_PASSAGE PROVIDED_.
=-=-=

In the second scam, sugar consignments had been cleared just before the government increased the tax from 25 cents per kg of sugar to Rs 50 from midnight Nov 1.
President Ranil Wickremesinghe’s Director General on Trade unions Saman Ratnapriya during his regular media briefing at Lake House denied what he called the Opposition’s unsubstantiated claim that sugar importers had benefited from the latest increase in sugar tax.
The writer who had been there to cover the media briefing and sought an explanation from former UNP National List MP Ratnapriya regarding Labour and Foreign Employment Minister Manusha Nanayakkara’s accusation that sugar importers benefited from what he called inside information.
SJB Galle District MP Nanayakkara who switched allegiance to the then Premier Ranil Wickremesinghe and reiterated the commitment to President Wickremesinghe and found fault with the Customs.
Minister Nanayakkara declared that he wouldn’t remain silent regarding the latest scam as he raised his voice against the one perpetrated during the previous administration.
However, the lawmaker hadn’t commented on the second scam since his initial observation issued by way of a statement released by the Labour and Foreign Employment Ministry on Nov 07, 2023. Claiming that only Customs had been aware of the impending revision of tax, lawmaker Nanayakkara called for an investigation to ascertain how sugar importers received that information even before the Cabinet-of-Ministers was made aware of the move.
Minister Nanayakkara shouldn’t forget that the issuance of the relevant gazette notification is the responsibility of the Finance Ministry and certainly not the Customs which comes under the former.
CoPF and Auditor General should also inquire into the second scam. Authorities haven’t inquired into lawmaker Nanayakkara’s claim made in his capacity as a member of the current Cabinet. In his statement, MP Nanayakkara cleared the Cabinet, but the Cabinet-of-Ministers cannot absolve itself of the responsibility for leaking of such sensitive information at a time the country is yet struggling to overcome a state of bankruptcy.
The most obvious conclusion we can reach is that the latest scam was allowed in order to build a war chest for the present government to fight the next election. And the previous one was to pay off someone who financed the SLPP’s last polls campaign. All these happen as international lenders, like the IMF, blow lots of hot air about how keen they are in fighting corruption, while allowing such daylight robberies to continue which only results in the poor and even middle class Sri Lankans going without meals! What a way to tighten our belts IMF?
The team tasked with preparing the OGP action plan under any circumstances cannot be blind to continuing corruption at every level. Those tasked with the job involving the Presidential Secretariat, Transparency International Sri Lanka and Sarvodaya have to consider the current economic status, especially against the backdrop of the historic and unprecedented Supreme Court ruling in respect of the economic ruination.
Preparation of a report acceptable to the OGP community would pose quite a challenge as the country is down on its knees before the International Monetary Fund (IMF) for the 17th occasion.

=-=-=

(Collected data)

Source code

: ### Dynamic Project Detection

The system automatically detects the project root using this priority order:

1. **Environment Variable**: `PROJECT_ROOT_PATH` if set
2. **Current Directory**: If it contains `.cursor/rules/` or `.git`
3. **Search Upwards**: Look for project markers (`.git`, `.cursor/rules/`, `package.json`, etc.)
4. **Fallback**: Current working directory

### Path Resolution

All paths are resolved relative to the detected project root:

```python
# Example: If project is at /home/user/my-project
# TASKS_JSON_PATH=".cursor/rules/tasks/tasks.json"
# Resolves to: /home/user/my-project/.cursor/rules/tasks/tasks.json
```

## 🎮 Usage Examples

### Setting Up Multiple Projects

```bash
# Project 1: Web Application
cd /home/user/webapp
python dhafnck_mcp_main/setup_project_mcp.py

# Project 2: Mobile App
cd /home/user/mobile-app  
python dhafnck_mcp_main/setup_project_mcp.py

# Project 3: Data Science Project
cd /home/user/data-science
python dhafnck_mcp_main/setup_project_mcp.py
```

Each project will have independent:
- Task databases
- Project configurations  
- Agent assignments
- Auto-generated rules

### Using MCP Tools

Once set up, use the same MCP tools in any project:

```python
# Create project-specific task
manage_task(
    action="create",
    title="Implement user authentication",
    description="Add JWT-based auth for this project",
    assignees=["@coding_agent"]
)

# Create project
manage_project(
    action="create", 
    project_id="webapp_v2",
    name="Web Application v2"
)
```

=-=-=

_EXERCISE INSTRUCTIONS_.
**1.** Write out the part of the sugar tax passage from "President Ranil Wickremesinghe’s" up to and including "with the Customs.".
**2.** According to the sugar tax passage, where did Saman Ratnapriya hold his regular media briefing?
**3.** Condense the paragraph of the sugar tax passage that begins "However, the lawmaker hadn't commented" into a short list of its main facts.

_SOLUTIONS TO EACH TASK_.
**1.**
President Ranil Wickremesinghe’s Director General on Trade unions Saman Ratnapriya during his regular media briefing at Lake House denied what he called the Opposition’s unsubstantiated claim that sugar importers had benefited from the latest increase in sugar tax.
The writer who had been there to cover the media briefing and sought an explanation from former UNP National List MP Ratnapriya regarding Labour and Foreign Employment Minister Manusha Nanayakkara’s accusation that sugar importers benefited from what he called inside information.
SJB Galle District MP Nanayakkara who switched allegiance to the then Premier Ranil Wickremesinghe and reiterated the commitment to President Wickremesinghe and found fault with the Customs.

**2.** At Lake House.

**3.**
- Nanayakkara had not commented on the second scam since his initial statement, released by the Labour and Foreign Employment Ministry on Nov 07, 2023.
- He claimed that only Customs had known of the impending tax revision.
- He called for an investigation into how sugar importers got that information before the Cabinet-of-Ministers was told of the move.